Torniamo con le lancette dell’orologio al 15 luglio 2016. Un lanciatissimo “Gimbo”, reduce da un percorso lastricato di successi e ottime prestazioni, si stava preparando per i Giochi Olimpici di Rio de Janeiro. Nel corso di quella serata, il saltatore in alto marchigiano aveva appena vinto la gara dell’Herculis, meeting internazionale del Principato di Monaco, nona tappa della Diamond League. Non solo, era stato in grado di migliorare il record italiano, arrivando fino a 2,39 m. A quel punto, Tamberi, aveva deciso di provare la notevole quota di 2.41. Errore.
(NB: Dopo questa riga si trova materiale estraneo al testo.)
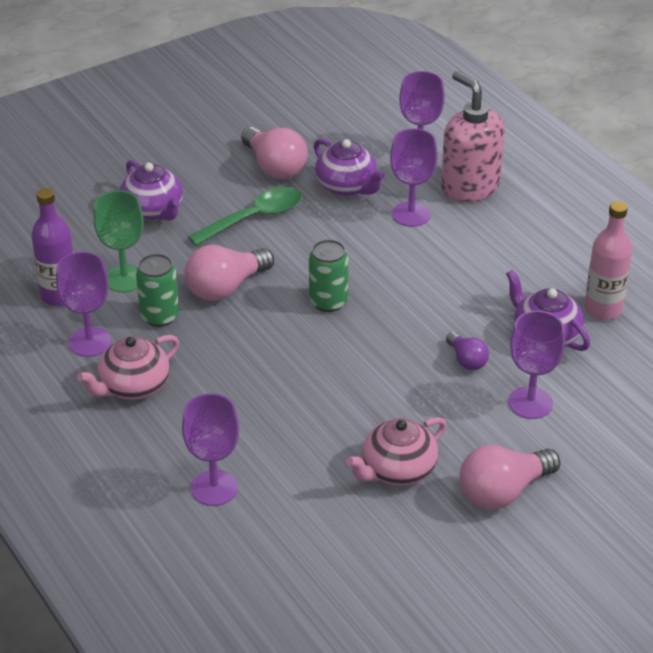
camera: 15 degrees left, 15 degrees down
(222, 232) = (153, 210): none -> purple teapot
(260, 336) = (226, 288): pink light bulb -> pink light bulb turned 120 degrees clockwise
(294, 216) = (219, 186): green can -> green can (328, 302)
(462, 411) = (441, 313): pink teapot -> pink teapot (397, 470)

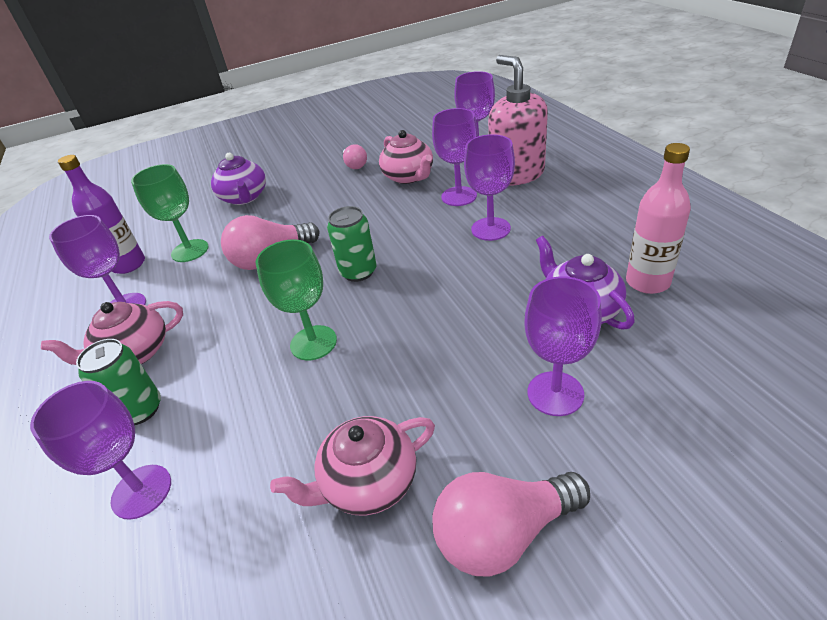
camera: 15 degrees right, 0 degrees up
(160, 316) = (199, 284): green can -> green can (140, 410)
(254, 218) = (322, 201): green spoon -> none
(275, 167) = (355, 165): pink light bulb -> pink light bulb, size x0.56
(310, 371) = (313, 343): none -> green goblet
(347, 186) = (409, 177): purple teapot -> pink teapot
(453, 254) = (490, 229): none -> purple goblet
(466, 360) = (485, 336): purple light bulb -> none

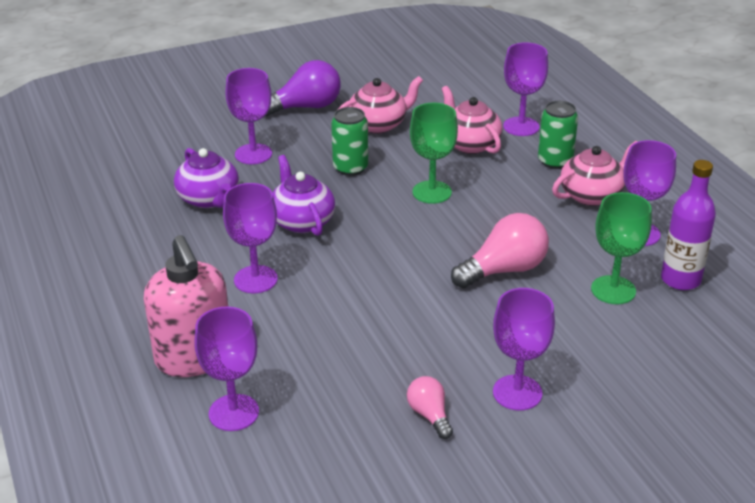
camera: 175 degrees right, 5 degrees down
(244, 198) = (588, 369): purple teapot -> purple teapot (302, 221)
(358, 272) = (401, 246): green can -> green can (350, 168)
(409, 177) = (343, 375): pink teapot -> pink teapot (470, 144)
(459, 196) = (280, 330): purple goblet -> purple goblet (517, 393)
(503, 533) = (305, 107): pink light bulb -> purple light bulb
(647, 282) = (140, 214): pink bottle -> none

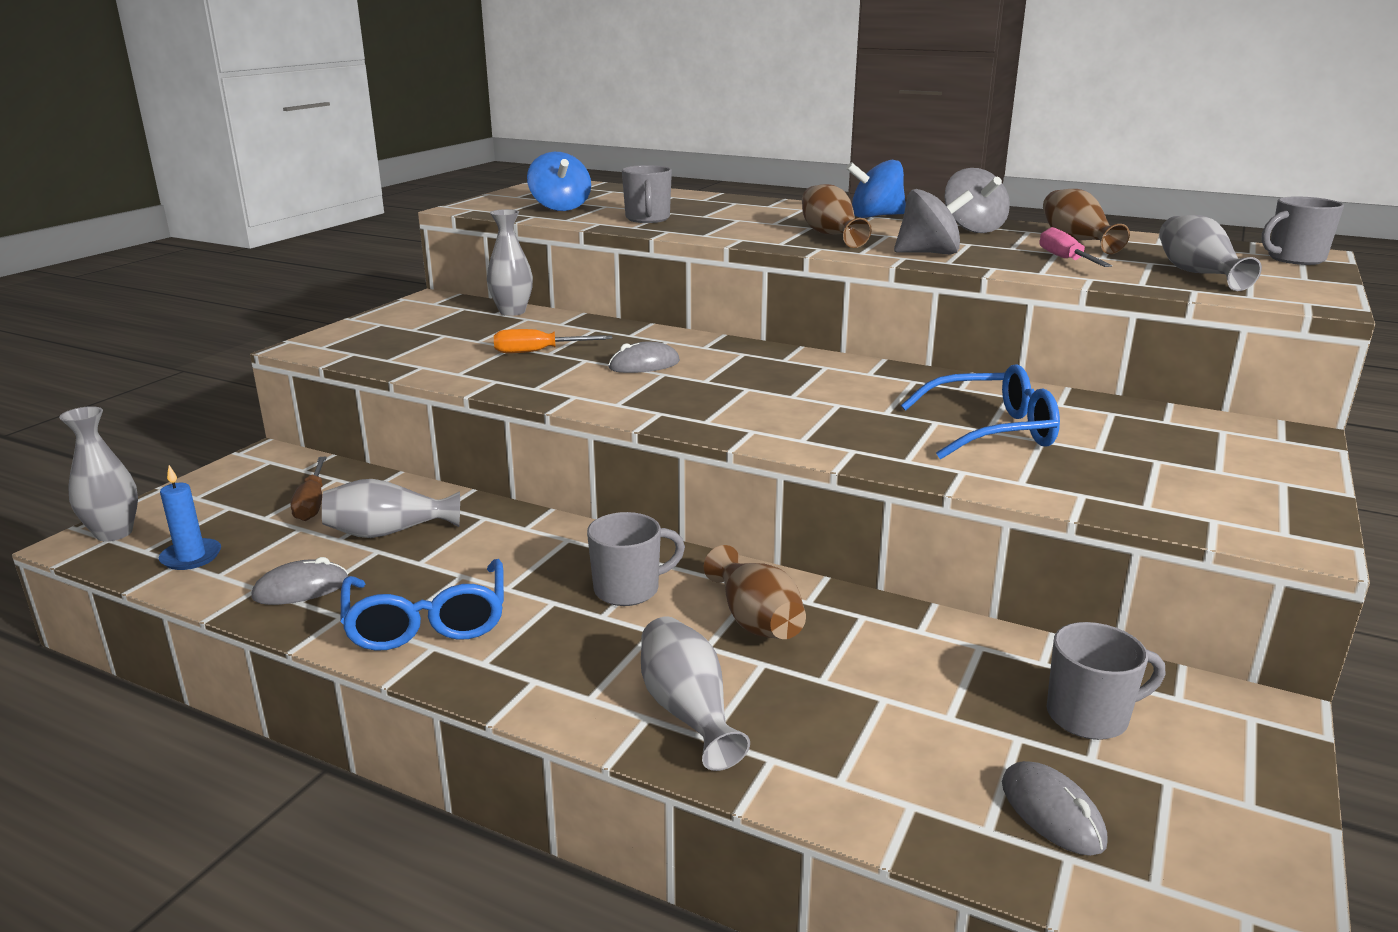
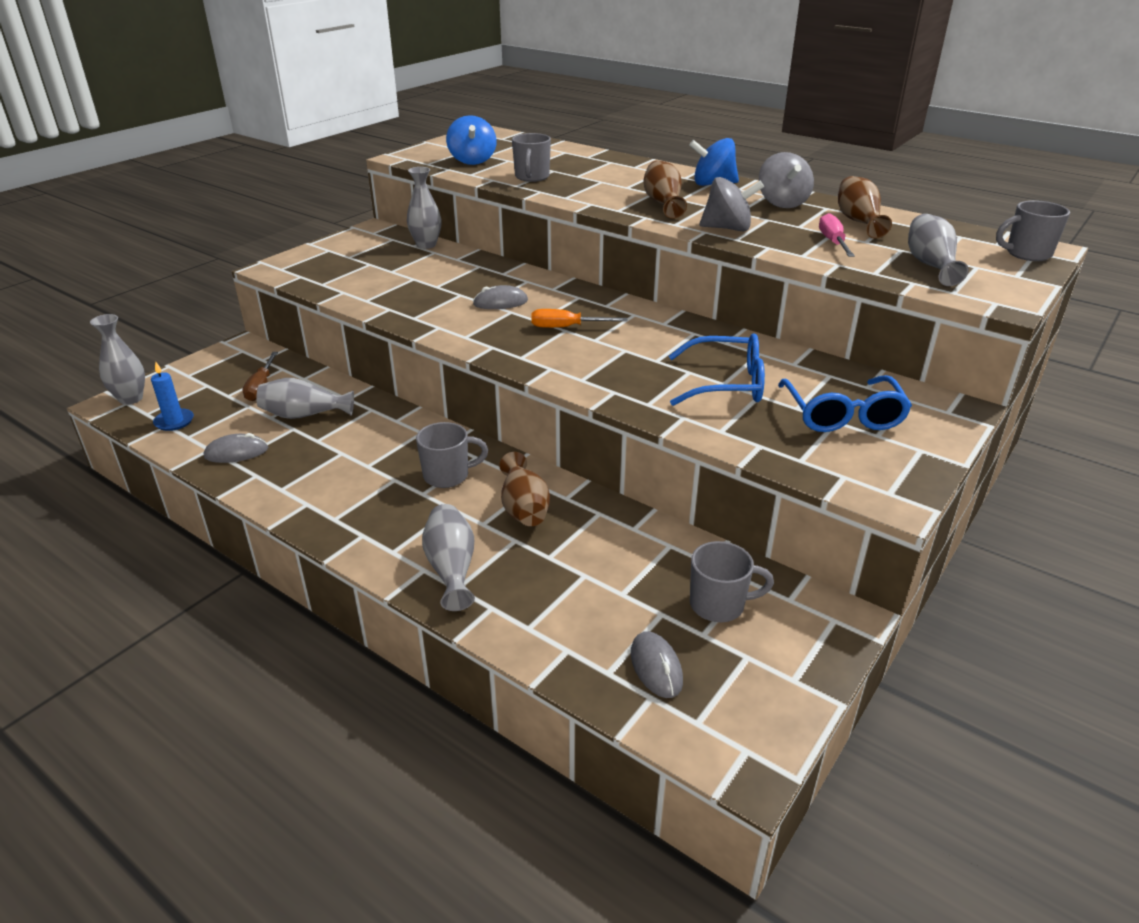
camera: 10 degrees right, 10 degrees up
(427, 620) = (309, 484): blue glasses -> blue glasses (842, 414)
(539, 352) = (430, 284): orange screwdriver -> orange screwdriver (566, 327)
Secondo tentativo. Arriva il crack. La caviglia ricade malamente. Il dolore è totale. Il responso è una mazzata da far tremare i polsi. Ko i legamenti. 4 mesi di stop. Addio Rio 2016, addio sogni di gloria. Carriera tutta da riscrivere.

Il nostro portacolori non sapeva darsi pace. Ripeteva solamente. “Ridatemi il mio sogno. Vorrei urlarlo che tornerò più forte di prima, ma ora riesco solo a piangere”. Ore, giorni, settimane, mesi durissimi. Dalla disperazione alla riscossa. Quello era diventato il mantra di Tamberi. Se lo era scritto anche nel gesso che bloccava la sua caviglia. “Road to Tokyo 2020”. Lo aveva messo nero su bianco con un pennarello. Per darsi un obiettivo. Per farsi forza. Per non mollare nonostante tutto.

E così ha fatto “Gimbo”. Prima ha tolto il gesso che, come si è visto, ha conservato con cura, quindi è tornato a camminare, poi a correre ed allenarsi, fino a rimettersi a pieno regime in vista delle Olimpiadi nipponiche. A questo punto, però, ci ha pensato la pandemia di Covid-19 a proporre una nuova sfida all’atleta classe 1992. Attendere un altro anno. Altri 12 mesi. Il sogno con i Cinque Cerchi però, era sempre laggiù in fondo per l’azzurro.

Dal 15 luglio 2016, al primo agosto 2021. 1843 giorni. Un lasso di tempo quasi infinito per un atleta. Chissà quante cose sono passate nella mente di Tamberi in questi 1843 giorni. Un mix di sensazioni che si sono sublimate oggi allo Stadio nazionale del Giappone. Il nostro fuoriclasse ha riaperto gli occhi, che aveva chiuso per colpa di quell’infortunio tremendo a Montecarlo. Li ha riaperti. Dimenticando tutto. Si è presentato in pedana e ha inanellato una serie di salti impeccabili. Partendo da 2.19 fino a 2.39. Proprio come in quel dannato meeting monegasco di 5 anni fa.

All’epoca arrivò la più tremenda delle beffe. Un infortunio gravissimo su un salto non fondamentale. Oggi, invece, a quella quota, è arrivata la medaglia d’oro olimpica nel salto in alto. Un percorso che si è chiuso per Tamberi, proprio sotto i Cinque Cerchi. In quel momento, non era solo. Non solo c’erano milioni di italiani a sospingerlo, ma c’era anche quel gesso. Quello che aveva maledetto prima di Rio. Quello che recitava “Road to Tokyo 2020” che era poi diventato “2021”. Un talismano. Un monito. Una sorta di compagno di viaggio che si era portato fino alla pista di atletica del quale, ora, potrà disfarsi, se vorrà, chiudendo il suo cerchio. L’incubo è finito. Ora per “Gimbo” c’è solo da vivere un sogno ad occhi aperti. E, stanne certo Gianmarco, è tutto vero!